Haggis is popularly assumed to be of Scottish origin. Today's standard recipes (involving sheep innards, oatmeal, onion and herbs) are distinctly Scottish. It is central to the Scottish celebration “Burns night” each 25th January and Robert Burns referred to it in his 1786 poem as "Great chieftain o' the puddin-race!" However this praise was for a fairly recent adoption into Scottish cuisine.

Haggis appears in English literary sources as early as the 13th century; the first known written recipes for "hagese" or "hagws of a schepe" are from English cookbooks around 1430. It became popular as a dish in England during the subsequent 300 years. By contrast, there is not even a mention of haggis in any Scottish text until the 16th century, when it appears fleetingly in a verse by William Dunbar.

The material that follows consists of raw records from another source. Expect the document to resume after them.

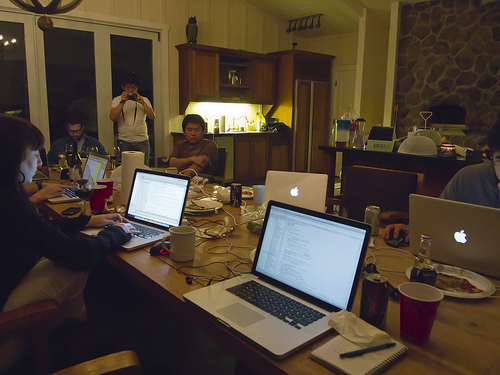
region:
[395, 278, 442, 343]
Red solo cup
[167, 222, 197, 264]
A mug on a table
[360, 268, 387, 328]
A can of soda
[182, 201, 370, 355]
Laptop on a table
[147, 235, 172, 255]
A computer mouse on a table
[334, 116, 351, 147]
A pitcher on a table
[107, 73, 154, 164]
Man holding a camera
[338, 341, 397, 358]
A pen on a pad of paper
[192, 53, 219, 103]
A cabinet door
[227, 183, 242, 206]
A black can of soda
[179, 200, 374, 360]
An open laptop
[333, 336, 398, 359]
A black pen on top of a notebook.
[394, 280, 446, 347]
A red plastic cup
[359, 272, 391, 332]
A black coke can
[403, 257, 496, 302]
A paper plate with food on it.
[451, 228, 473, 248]
A lit up Apple symbol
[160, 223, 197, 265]
A white coffee cup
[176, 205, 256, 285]
A bunch of wires on the table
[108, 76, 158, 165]
A man taking a photo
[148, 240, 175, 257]
A computer mouse with red light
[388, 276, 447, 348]
red plastic cup on table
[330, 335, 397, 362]
blue ink pen on notepad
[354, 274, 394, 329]
black soda can sitting on table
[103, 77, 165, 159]
man holding black camera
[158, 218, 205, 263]
white coffee mug sitting on table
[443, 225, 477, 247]
company logo on top of laptop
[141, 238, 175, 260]
black and red computer mouse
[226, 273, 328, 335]
black keyboard on laptop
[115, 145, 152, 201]
roll of paper towels behind laptop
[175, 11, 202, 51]
statue sitting on shelf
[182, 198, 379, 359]
this is a MacBook pro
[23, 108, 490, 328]
there are a lot of MacBooks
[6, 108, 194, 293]
she is typing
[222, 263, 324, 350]
the keyboard is black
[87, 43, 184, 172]
he is taking a picture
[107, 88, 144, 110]
this is a camera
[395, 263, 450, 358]
a red plastic cup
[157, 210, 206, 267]
this is a white much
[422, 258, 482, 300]
there is pizza on this plate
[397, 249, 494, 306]
this is a paper plate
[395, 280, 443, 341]
red plastic cup on table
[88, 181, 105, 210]
red plastic cup on table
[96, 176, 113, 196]
red plastic cup on table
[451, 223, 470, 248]
white apple on computer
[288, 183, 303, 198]
white apple on computer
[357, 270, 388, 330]
soda can on table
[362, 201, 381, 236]
soda can on table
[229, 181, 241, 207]
soda can on table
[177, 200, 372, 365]
open laptop on table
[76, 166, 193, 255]
open laptop on table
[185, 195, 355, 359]
A open laptop on the table.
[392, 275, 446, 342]
A red cup on the table.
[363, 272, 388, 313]
A can next to the laptop.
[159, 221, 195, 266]
A white mug next to the laptop.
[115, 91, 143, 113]
A man holding a camera in his hands.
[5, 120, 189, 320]
a woman typing on a laptop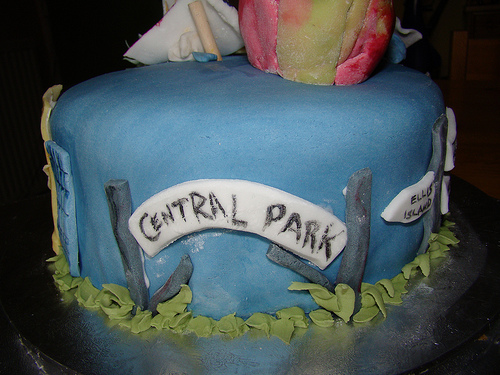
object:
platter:
[21, 271, 78, 363]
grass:
[104, 302, 257, 338]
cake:
[52, 71, 460, 329]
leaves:
[43, 220, 478, 334]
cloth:
[117, 0, 240, 69]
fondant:
[133, 1, 409, 88]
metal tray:
[6, 191, 499, 372]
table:
[6, 73, 499, 374]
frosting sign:
[131, 178, 348, 263]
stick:
[97, 178, 194, 299]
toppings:
[365, 7, 407, 81]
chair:
[445, 27, 498, 115]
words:
[133, 174, 459, 253]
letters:
[405, 183, 443, 218]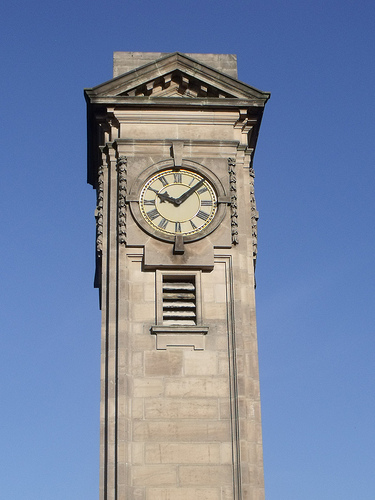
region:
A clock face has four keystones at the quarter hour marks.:
[128, 141, 232, 252]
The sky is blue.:
[0, 2, 373, 499]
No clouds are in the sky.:
[0, 0, 374, 498]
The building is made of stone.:
[83, 52, 270, 498]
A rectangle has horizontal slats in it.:
[154, 266, 202, 325]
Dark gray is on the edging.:
[85, 53, 269, 103]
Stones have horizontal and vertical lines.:
[98, 353, 270, 497]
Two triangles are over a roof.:
[107, 50, 238, 105]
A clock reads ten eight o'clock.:
[126, 159, 229, 253]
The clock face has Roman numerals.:
[141, 168, 219, 238]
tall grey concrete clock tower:
[77, 47, 274, 498]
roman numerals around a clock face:
[139, 165, 222, 238]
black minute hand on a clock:
[171, 174, 209, 207]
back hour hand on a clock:
[150, 189, 174, 205]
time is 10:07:
[136, 165, 221, 237]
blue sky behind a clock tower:
[2, 2, 373, 494]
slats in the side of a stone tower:
[156, 272, 201, 330]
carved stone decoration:
[224, 152, 241, 246]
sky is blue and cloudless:
[2, 4, 373, 498]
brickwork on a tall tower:
[101, 111, 263, 499]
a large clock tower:
[86, 40, 275, 496]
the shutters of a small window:
[150, 258, 204, 357]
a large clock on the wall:
[130, 163, 219, 242]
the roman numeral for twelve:
[170, 167, 186, 187]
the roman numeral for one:
[183, 167, 197, 188]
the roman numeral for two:
[195, 186, 211, 198]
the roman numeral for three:
[196, 196, 216, 206]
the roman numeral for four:
[193, 205, 210, 221]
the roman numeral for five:
[183, 215, 199, 230]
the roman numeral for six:
[169, 218, 186, 235]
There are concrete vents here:
[171, 284, 189, 363]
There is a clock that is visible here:
[156, 155, 213, 272]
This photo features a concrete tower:
[71, 111, 337, 466]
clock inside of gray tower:
[134, 145, 220, 251]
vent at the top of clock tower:
[147, 264, 195, 340]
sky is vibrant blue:
[298, 429, 329, 454]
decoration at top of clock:
[94, 59, 226, 119]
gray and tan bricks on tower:
[186, 445, 216, 472]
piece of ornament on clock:
[164, 142, 196, 173]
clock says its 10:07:
[141, 168, 212, 232]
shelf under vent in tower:
[149, 328, 226, 354]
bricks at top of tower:
[112, 47, 260, 86]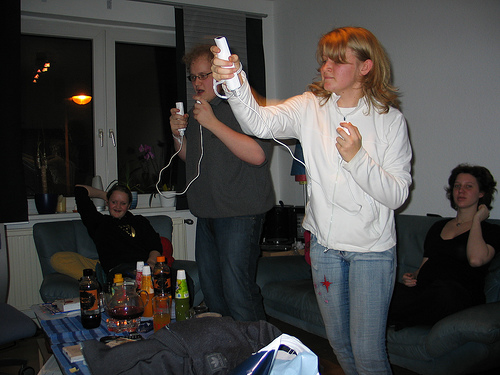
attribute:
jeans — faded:
[301, 220, 428, 374]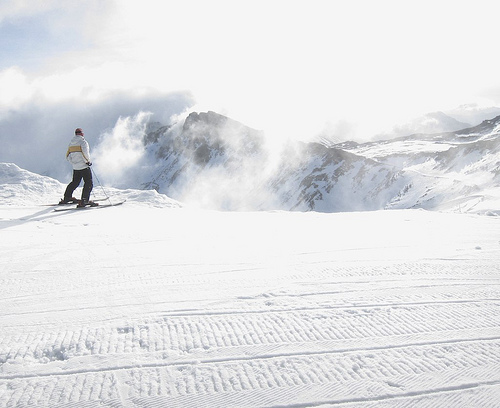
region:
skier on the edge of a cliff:
[44, 129, 124, 211]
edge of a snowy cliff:
[9, 186, 499, 248]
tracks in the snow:
[8, 296, 498, 398]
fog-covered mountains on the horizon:
[106, 110, 497, 210]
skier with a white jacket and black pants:
[40, 129, 124, 211]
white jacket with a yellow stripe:
[65, 138, 91, 170]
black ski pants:
[59, 169, 92, 199]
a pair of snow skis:
[43, 199, 125, 212]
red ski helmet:
[72, 130, 82, 136]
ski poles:
[91, 171, 111, 201]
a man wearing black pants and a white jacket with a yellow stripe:
[54, 122, 123, 217]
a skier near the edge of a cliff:
[33, 123, 130, 218]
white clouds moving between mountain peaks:
[94, 114, 299, 212]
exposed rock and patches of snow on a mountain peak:
[132, 108, 397, 200]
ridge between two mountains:
[25, 126, 407, 212]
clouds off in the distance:
[1, 68, 149, 175]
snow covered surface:
[2, 202, 498, 407]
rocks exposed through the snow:
[373, 104, 497, 173]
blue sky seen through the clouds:
[3, 10, 90, 90]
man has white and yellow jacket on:
[35, 125, 129, 212]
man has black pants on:
[37, 122, 128, 212]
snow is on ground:
[0, 98, 497, 406]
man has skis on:
[32, 122, 130, 214]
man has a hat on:
[35, 123, 127, 212]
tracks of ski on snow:
[0, 299, 499, 401]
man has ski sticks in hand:
[34, 125, 130, 212]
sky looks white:
[2, 0, 499, 135]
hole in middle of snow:
[3, 91, 493, 218]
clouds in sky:
[1, 1, 497, 131]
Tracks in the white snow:
[1, 291, 498, 406]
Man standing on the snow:
[58, 127, 100, 211]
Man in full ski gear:
[33, 124, 132, 211]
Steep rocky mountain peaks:
[0, 98, 497, 221]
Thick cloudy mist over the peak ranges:
[0, 0, 496, 212]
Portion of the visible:
[2, 0, 207, 118]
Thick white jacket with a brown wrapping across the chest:
[66, 135, 93, 170]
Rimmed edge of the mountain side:
[201, 111, 395, 176]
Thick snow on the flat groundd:
[0, 195, 499, 406]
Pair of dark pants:
[61, 165, 95, 208]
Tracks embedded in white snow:
[0, 299, 499, 406]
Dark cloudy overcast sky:
[2, 5, 497, 183]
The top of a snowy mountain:
[1, 0, 494, 407]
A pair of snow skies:
[39, 196, 125, 213]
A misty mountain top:
[106, 107, 351, 204]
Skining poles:
[88, 163, 113, 202]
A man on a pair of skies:
[40, 129, 123, 208]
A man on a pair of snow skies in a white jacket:
[42, 129, 126, 209]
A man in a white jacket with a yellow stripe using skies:
[44, 129, 121, 213]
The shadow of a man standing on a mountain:
[0, 200, 82, 231]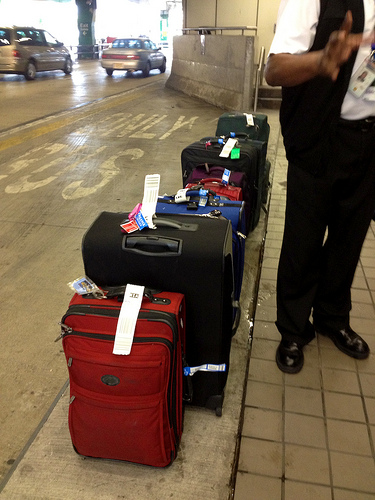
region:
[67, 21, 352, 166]
picture taken outdoors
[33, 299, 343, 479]
picture taken during the day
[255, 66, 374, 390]
a man is standing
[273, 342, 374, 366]
the man is wearing black shoes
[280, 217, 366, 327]
the man is wearing black pants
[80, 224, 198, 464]
many pieces of luggage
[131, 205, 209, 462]
the luggage is on the sidewalk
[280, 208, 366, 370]
The man is an airport porter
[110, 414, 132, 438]
The luggage is red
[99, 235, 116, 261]
the luggage is black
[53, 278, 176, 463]
suitcase on the sidewalk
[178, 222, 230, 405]
suitcase on the sidewalk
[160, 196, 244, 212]
suitcase on the sidewalk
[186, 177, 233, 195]
suitcase on the sidewalk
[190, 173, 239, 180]
suitcase on the sidewalk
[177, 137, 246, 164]
suitcase on the sidewalk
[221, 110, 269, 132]
suitcase on the sidewalk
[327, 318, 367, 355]
black shoe on person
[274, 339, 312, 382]
black shoe on person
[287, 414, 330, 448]
square tile on floor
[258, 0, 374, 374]
Person in the foreground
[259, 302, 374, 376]
Person is wearing black shoes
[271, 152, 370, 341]
Person is wearing black pants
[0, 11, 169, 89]
Cars are in the background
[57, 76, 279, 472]
A line of traveling bags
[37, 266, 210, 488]
Traveling bag in the foreground is red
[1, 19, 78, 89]
A van in the background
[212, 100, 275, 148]
Bag in the background is dark green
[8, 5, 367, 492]
Photo was taken in the daytime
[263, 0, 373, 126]
Person is wearing a white shirt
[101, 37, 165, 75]
a car driving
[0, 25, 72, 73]
a car driving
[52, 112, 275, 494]
a row of luggage on the sidewalk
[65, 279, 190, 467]
a red luggage on a sidewalk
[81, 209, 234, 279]
a black luggage on a sidewalk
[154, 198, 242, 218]
a blue luggage on a sidewalk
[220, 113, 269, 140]
a green luggage on a sidewalk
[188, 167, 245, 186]
a purple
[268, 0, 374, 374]
a person standing next to a row of luggage on a sidewalk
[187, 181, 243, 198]
a red luggage on a sidewalk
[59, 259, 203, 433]
A red suitcase on the ground.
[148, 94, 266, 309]
Suitcases on the ground.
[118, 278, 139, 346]
A white tag on the red suitcase.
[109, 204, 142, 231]
A red tag on the black suitcase.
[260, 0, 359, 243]
A man standing near the luggage.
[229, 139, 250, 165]
A green tag on the black suitcase.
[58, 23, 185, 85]
Cars in the airport terminal.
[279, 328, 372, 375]
The person is wearing black shoes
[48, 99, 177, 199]
The street has white letters on it.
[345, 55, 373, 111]
The person is wearing a work badge.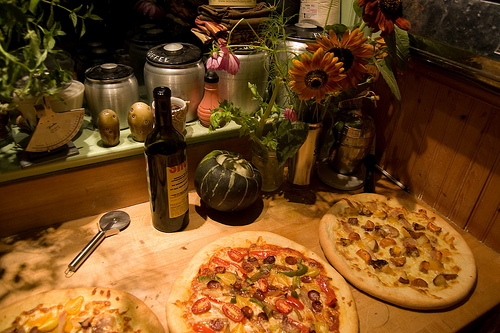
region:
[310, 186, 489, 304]
pizza on a counter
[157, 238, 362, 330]
pizza on a counter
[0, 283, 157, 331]
pizza on a counter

Haggis did not become established as a staple food in Scotland until much later. The British agricultural revolution (17th-19th centuries) brought productivity and prosperity to England but left many Scots destitute. During the 18th century Highland Clearances thousands of Scottish tenant farmers and their families were evicted by aristocratic landowners to make way for sheep. Without land or livelihood, they had to economise. They started eating the cheapest, most nutritious food around: haggis.

So, for four centuries haggis was beloved by the English, before falling from favour in England. Why? Because it had come to be seen as Scottish and was scorned as the food of the poor.